36202 Harold Coombs, Joan Coombs, Percy G. Mossop v. Attorney General of Canada - and between - Harold Coombs, Joan Coombs, John F. Coombs, Oleg Volochkov, Anne Volochkov v. Attorney General of Canada (Charter of rights – Search and seizure – Right to equality – Administrative law – Judicial review – Procedure )

On Appeal from the judgment of the Federal Court of Appeal dated October 7, 2014. The applicants brought various applications challenging a search and seizure of documents at 660 Eglington Avenue East in September 2006, as well as certain tax reassessments by the Canada Revenue Agency (“CRA”). The CRA sent a team to conduct the search pursuant to a search warrant issued by the Ontario Court of Justice under the Criminal Code. One of the members of the team that executed the search warrant was not named on the warrant, and assisted in the search and seizure by physically moving boxes. The applicants allege that he seized documents that have been unaccounted for in the inventory of documents provided by the CRA, thus constituting an illegal seizure. The challenged tax reassessments were for the taxation years between 2001 and 2007 of Select Travel Inc, a company in which Harold and Joan Coombs are majority shareholders. Others were for certain taxation years of the individuals Oleg and Anne Volochkov and John and Harold Coombs, and of Sun Air Travel Inc., a company for which Harold Coombs acted as president, sole director and a shareholder.

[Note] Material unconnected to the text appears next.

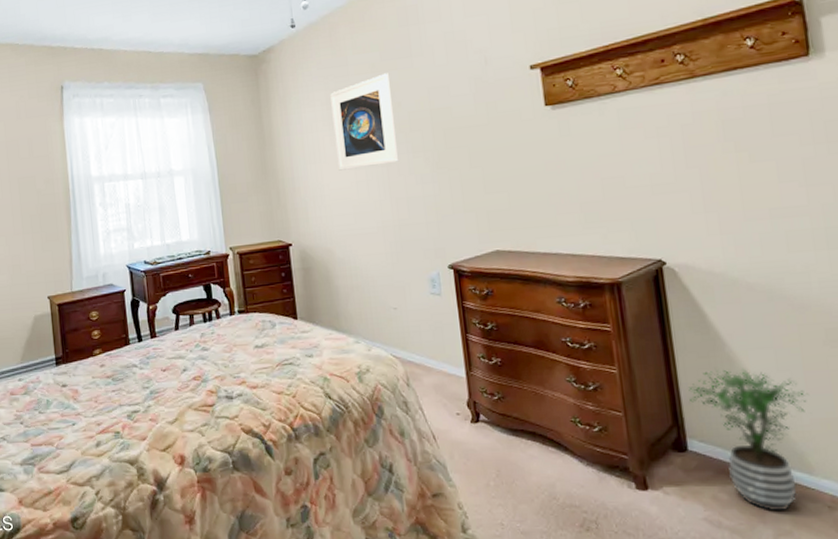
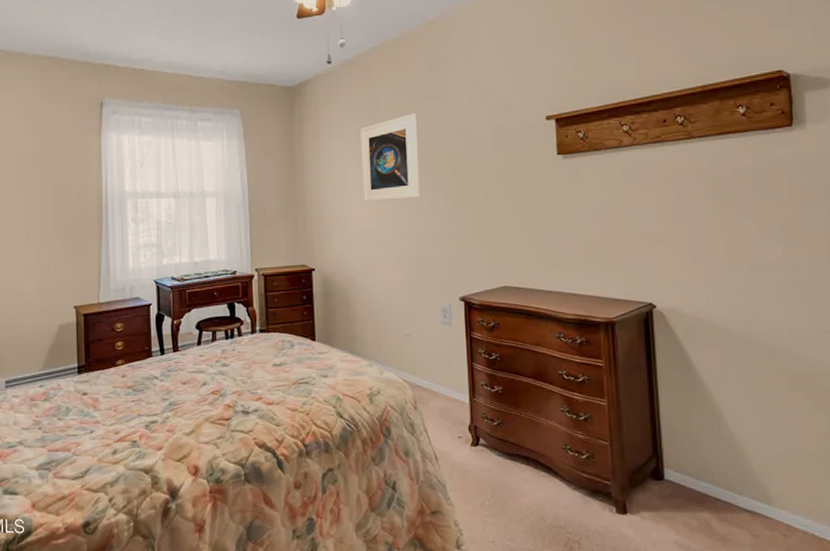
potted plant: present [688,368,808,512] -> none [668,406,772,538]

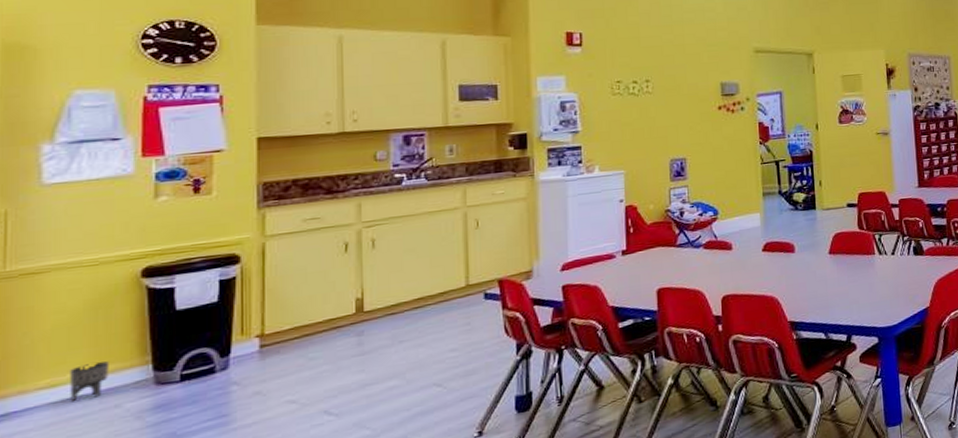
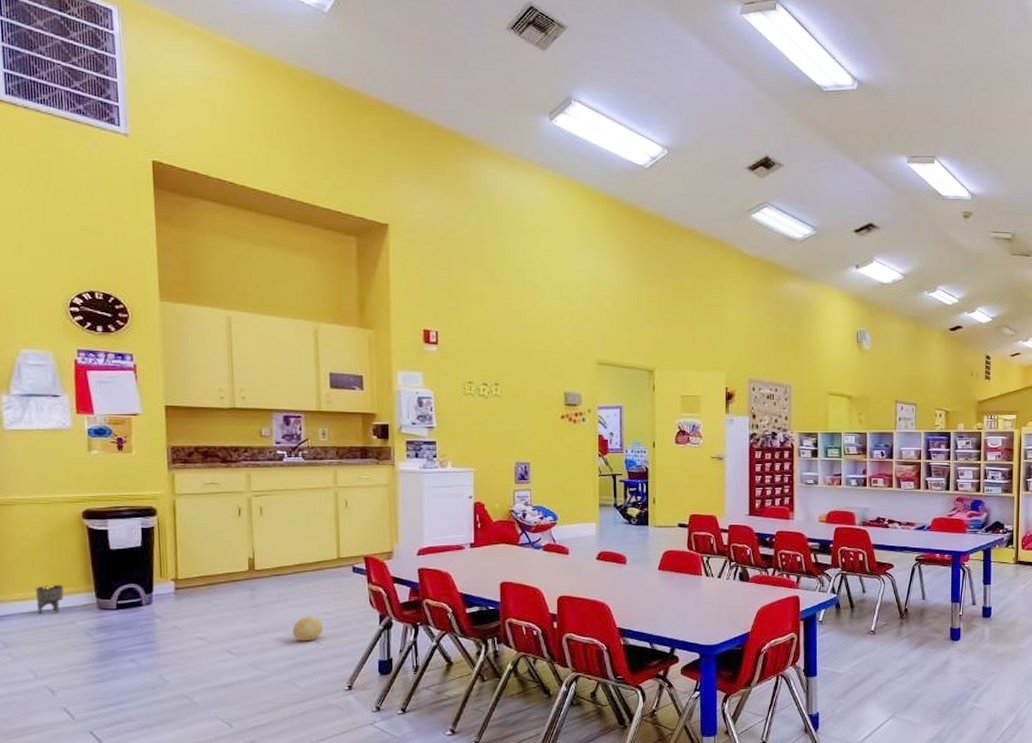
decorative ball: none [409,356,448,388] -> present [292,616,323,642]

The Federal Court dismissed the applicants’ appeal seeking to set aside the Prothonotary’s Order in Docket T-441-13 and to conduct a de novo review (2014 FC 232). In a separate decision, the Federal Court dismissed the application for judicial review in T-1744-13 and granted the respondent’s motion to strike the applications for judicial review in T-1725-13 and T-1834-13 (2014 FC 233). The Federal Court of Appeal dismissed the appeal of 2014 FC 232 without costs and dismissed the appeal of 2014 FC 233 with costs.

36195 Can-Win Leasing (Toronto) Limited v. Rafael Moncayo (Appeals — Indemnification — Guarantee — Surety/Co-surety)

On Appeal from the judgment of the Court of Appeal for Ontario dated October 8, 2014. Can-Win Truck Sales Inc. was owned and operated by Clifford Irwin and the respondent, Rafael Moncayo. Together, Mr. Moncayo, Mr. Irwin and the applicant, Can-Win Leasing (Toronto) Limited (“Can-Win Leasing”), guaranteed the debt of Can-Win Truck to the Royal Bank of Canada (“RBC”). Mr. Irwin, who passed away after the trial, was the sole shareholder of Can-Win Leasing. He caused Can-Win Leasing to pay down Can-Win Truck’s guaranteed debt in 2008 and 2009, without informing Mr. Moncayo and in the absence of any demand by RBC on either Can-Win Truck or any surety.

Can-Win Leasing, as surety, sought indemnification against its co-surety, Mr. Moncayo. The trial judge dismissed Can-Win Leasing’s action for equitable contribution from Mr. Moncayo for the amounts paid to RBC. The majority of the Court of Appeal dismissed the appeal. Justice Lauwers, dissenting, would have allowed the appeal.